++++ SUPPLIED MATERIAL ++++
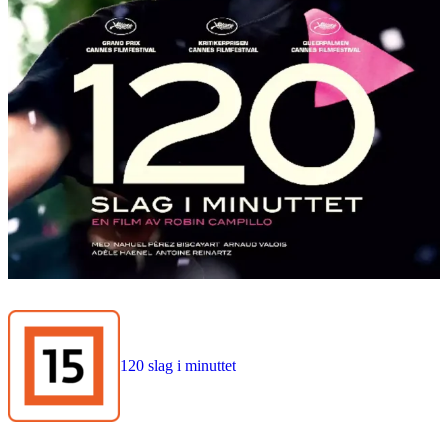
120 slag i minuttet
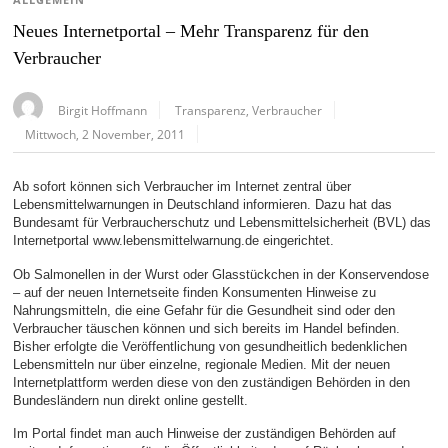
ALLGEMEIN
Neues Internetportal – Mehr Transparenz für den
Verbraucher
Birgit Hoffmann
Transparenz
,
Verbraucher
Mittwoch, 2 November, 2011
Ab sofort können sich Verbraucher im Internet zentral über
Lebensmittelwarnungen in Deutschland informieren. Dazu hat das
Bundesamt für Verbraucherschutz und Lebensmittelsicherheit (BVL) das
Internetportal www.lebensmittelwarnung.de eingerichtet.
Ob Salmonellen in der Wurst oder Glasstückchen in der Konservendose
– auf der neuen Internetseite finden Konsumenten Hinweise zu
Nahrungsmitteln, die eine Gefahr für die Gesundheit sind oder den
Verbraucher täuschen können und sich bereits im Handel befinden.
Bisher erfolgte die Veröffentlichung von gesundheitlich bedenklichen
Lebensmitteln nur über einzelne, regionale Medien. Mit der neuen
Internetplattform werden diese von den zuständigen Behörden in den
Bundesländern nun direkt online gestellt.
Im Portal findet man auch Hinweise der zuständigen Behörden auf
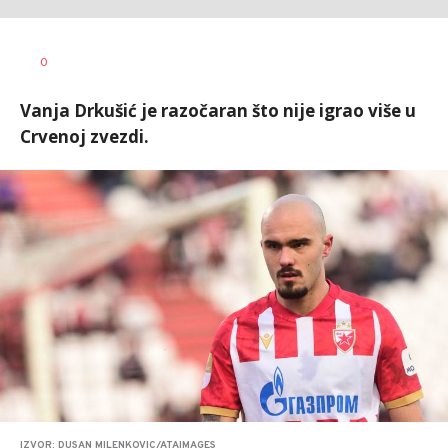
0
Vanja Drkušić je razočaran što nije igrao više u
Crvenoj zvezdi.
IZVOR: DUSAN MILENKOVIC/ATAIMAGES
++++
++++ SUPPLIED MATERIAL ++++
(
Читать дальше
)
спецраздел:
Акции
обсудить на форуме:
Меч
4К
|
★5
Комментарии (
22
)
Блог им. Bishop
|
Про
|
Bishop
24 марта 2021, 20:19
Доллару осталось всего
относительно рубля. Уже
++++
# INSTRUCTION
In the listing above, find the line with "120 slag i minuttet" and the line with "Bundesamt für Verbraucherschutz". Transcribe those two and everything between, exactly, leaving out pictures.

# FINAL ANSWER
120 slag i minuttet
ALLGEMEIN
Neues Internetportal – Mehr Transparenz für den
Verbraucher
Birgit Hoffmann
Transparenz
,
Verbraucher
Mittwoch, 2 November, 2011
Ab sofort können sich Verbraucher im Internet zentral über
Lebensmittelwarnungen in Deutschland informieren. Dazu hat das
Bundesamt für Verbraucherschutz und Lebensmittelsicherheit (BVL) das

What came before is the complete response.